Category : Java | Sub Category : Java Programs | By Prasad Bonam Last updated: 2023-08-14 12:30:10 Viewed : 309
How to find multiple missing number in integer array of 1 to 100 with output?
To find multiple missing numbers in an integer array containing numbers from 1 to 100, you can modify the approach slightly. Instead of subtracting the sum of the arrays elements from the expected sum of the series, you can compare each individual element to see which numbers are missing.
Here is a Java program that demonstrates how to find multiple missing numbers:
javaimport java.util.ArrayList;
import java.util.List;
public class MultipleMissingNumbersInArray {
public static void main(String[] args) {
int[] array = {1, 2, 3, 5, 7, 10, /* ... (up to 100) */ 94, 95, 97, 98};
List<Integer> missingNumbers = findMissingNumbers(array);
System.out.println("The missing numbers are: " + missingNumbers);
}
public static List<Integer> findMissingNumbers(int[] arr) {
int n = 100; // Highest number in the series
boolean[] present = new boolean[n + 1]; // Index 0 is unused
for (int num : arr) {
present[num] = true;
}
List<Integer> missingNumbers = new ArrayList<>();
for (int i = 1; i <= n; i++) {
if (!present[i]) {
missingNumbers.add(i);
}
}
return missingNumbers;
}
}
Output:
lessThe missing numbers are: [4, 6, 8, 9, 11, 12, ... , 93, 96, 99, 100]

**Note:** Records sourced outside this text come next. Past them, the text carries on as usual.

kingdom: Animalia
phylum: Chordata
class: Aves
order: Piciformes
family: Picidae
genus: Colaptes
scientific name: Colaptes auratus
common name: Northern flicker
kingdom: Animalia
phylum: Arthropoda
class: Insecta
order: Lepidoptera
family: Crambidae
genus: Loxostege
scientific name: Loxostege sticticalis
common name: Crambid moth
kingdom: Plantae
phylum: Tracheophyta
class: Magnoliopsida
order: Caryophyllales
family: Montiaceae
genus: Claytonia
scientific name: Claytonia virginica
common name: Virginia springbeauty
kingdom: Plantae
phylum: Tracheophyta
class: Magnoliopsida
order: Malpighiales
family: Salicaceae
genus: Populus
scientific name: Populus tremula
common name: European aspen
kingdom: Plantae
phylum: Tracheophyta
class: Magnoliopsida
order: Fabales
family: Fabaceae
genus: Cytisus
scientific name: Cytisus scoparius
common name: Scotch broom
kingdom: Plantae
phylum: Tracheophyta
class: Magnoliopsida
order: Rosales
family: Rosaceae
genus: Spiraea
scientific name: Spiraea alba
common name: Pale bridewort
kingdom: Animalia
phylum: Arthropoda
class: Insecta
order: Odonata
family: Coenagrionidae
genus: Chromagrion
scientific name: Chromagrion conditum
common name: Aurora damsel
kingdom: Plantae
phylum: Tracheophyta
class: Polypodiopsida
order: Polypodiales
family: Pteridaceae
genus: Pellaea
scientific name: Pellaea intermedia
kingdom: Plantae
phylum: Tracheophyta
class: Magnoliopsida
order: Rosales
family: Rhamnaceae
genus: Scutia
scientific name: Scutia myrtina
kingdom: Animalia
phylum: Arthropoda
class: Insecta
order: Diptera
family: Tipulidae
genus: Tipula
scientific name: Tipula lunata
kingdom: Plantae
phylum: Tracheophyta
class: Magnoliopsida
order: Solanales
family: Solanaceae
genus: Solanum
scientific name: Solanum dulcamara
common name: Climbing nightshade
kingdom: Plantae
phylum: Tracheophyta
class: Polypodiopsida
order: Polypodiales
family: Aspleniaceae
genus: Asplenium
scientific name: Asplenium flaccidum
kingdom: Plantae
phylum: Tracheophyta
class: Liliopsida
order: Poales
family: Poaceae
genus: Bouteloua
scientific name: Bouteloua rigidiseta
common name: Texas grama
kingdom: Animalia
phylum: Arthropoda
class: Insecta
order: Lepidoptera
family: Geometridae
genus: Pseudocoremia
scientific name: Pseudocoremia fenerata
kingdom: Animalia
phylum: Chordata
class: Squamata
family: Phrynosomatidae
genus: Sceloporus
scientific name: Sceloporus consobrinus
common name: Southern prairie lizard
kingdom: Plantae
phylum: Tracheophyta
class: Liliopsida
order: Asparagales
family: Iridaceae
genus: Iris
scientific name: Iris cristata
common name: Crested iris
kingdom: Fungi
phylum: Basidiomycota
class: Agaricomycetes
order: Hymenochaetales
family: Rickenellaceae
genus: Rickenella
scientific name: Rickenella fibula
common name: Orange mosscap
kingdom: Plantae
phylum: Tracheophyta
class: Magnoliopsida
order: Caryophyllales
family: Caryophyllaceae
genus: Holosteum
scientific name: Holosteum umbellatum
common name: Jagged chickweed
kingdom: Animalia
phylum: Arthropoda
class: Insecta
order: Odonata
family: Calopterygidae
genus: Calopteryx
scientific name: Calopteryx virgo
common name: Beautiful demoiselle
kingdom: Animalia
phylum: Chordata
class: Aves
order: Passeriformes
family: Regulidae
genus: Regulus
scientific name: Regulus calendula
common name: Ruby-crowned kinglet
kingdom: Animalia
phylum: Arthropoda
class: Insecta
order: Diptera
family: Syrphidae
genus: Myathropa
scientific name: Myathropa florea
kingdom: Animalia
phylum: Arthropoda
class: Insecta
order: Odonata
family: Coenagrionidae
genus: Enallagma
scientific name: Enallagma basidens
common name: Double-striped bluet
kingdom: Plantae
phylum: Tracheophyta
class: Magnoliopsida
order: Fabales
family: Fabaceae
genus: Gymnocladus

In this example, the program uses a boolean array present to mark the presence of each number in the range from 1 to 100. It iterates through the given array and marks the corresponding indices as present. Then, it scans the present array to find the indices that are still marked as false, which correspond to the missing numbers.
The output shows a list of missing numbers from the array. Please note that in a real program, you might want to consider more efficient algorithms for handling large ranges of numbers or large arrays.